Johann Mattheson and the ideal of the Perfect Musician
Keywords:Musical Rhetoric in Johann Mattheson, the ideal of the Perfect Musician, Musica Poetica in the 18th century
Der Vollkommene Capellmeister (“The perfect master of chapel”) is Johann Mattheson´s (1681‐1767) last and most ambitious work. It is also the most important writing belonging to the genre of musical preceptives known as Musica Poetica, a group of treatises edited between the 16th and 18th centuries which make systematic import of concepts of the rhetoric tradition in order to describe musical elements.

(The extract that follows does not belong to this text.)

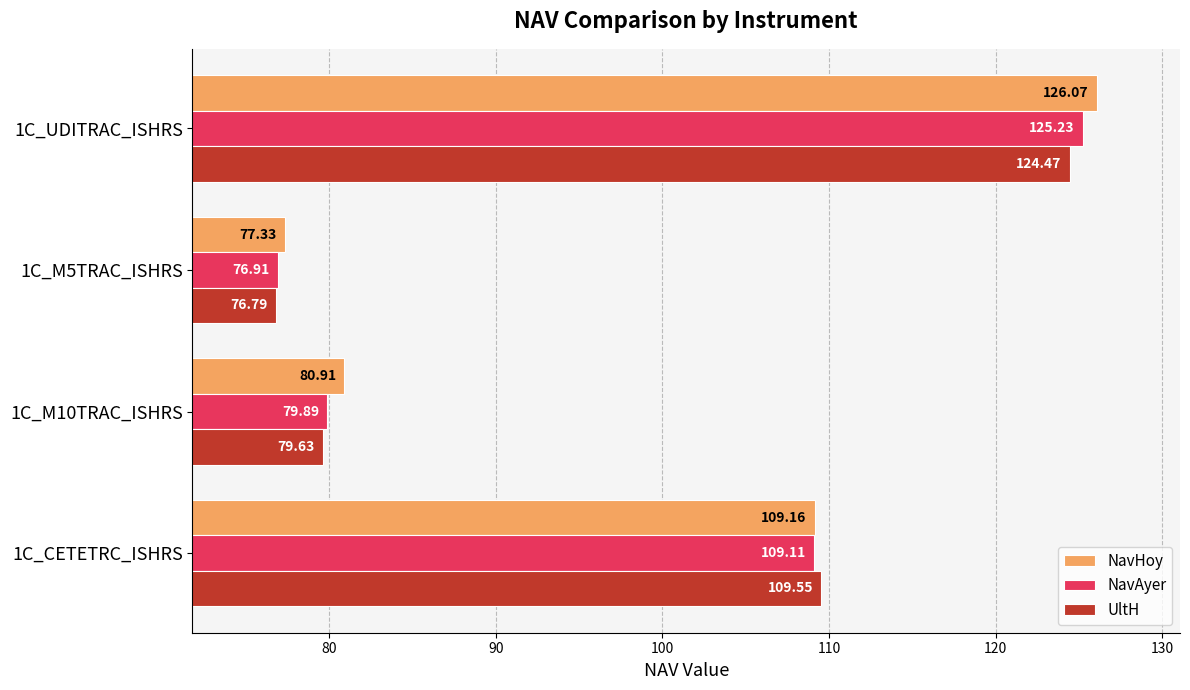

List the series in order of their peak value, highest first.

NavHoy, NavAyer, UltH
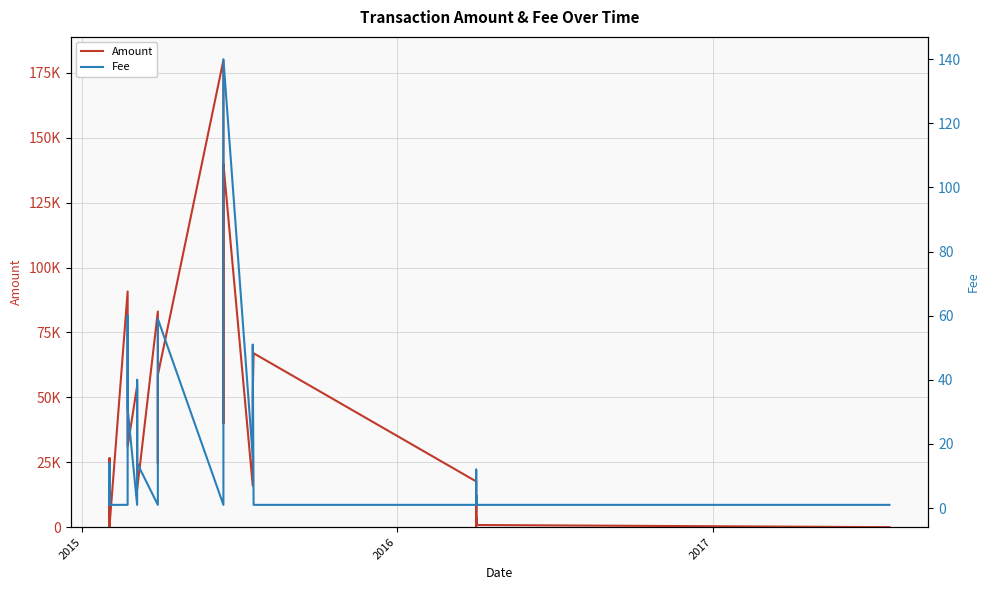

The Amount series shows 19179 at 2017. True or false?

False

In this article, we concentrate on the notion of the perfect music‐orator. First, we examine the manner by which Mattheson represents himself in his autobiography, not as an individual subject, but as a type – humanist, cortesan, christian, lutheran – suggesting a reading of this work from the poetic‐rhetorical perspective. This allows us to also discuss the potential addressees of this work. This article also shows how Mattheson emulates commonplaces already presented in latin rhetoric handbooks, especially De Oratore, by Cicero, and Intitutio Oratoria, by Quintilian, when he discusses the perfect Kapellmeister. Finally, we will examine commonplaces directly connected to the idea of the Perfect Musician: the possibility to attain perfection and the requirements to accomplish it, as well as the contribution of nature and art and the importance of nonmusical knowledge to perform this task.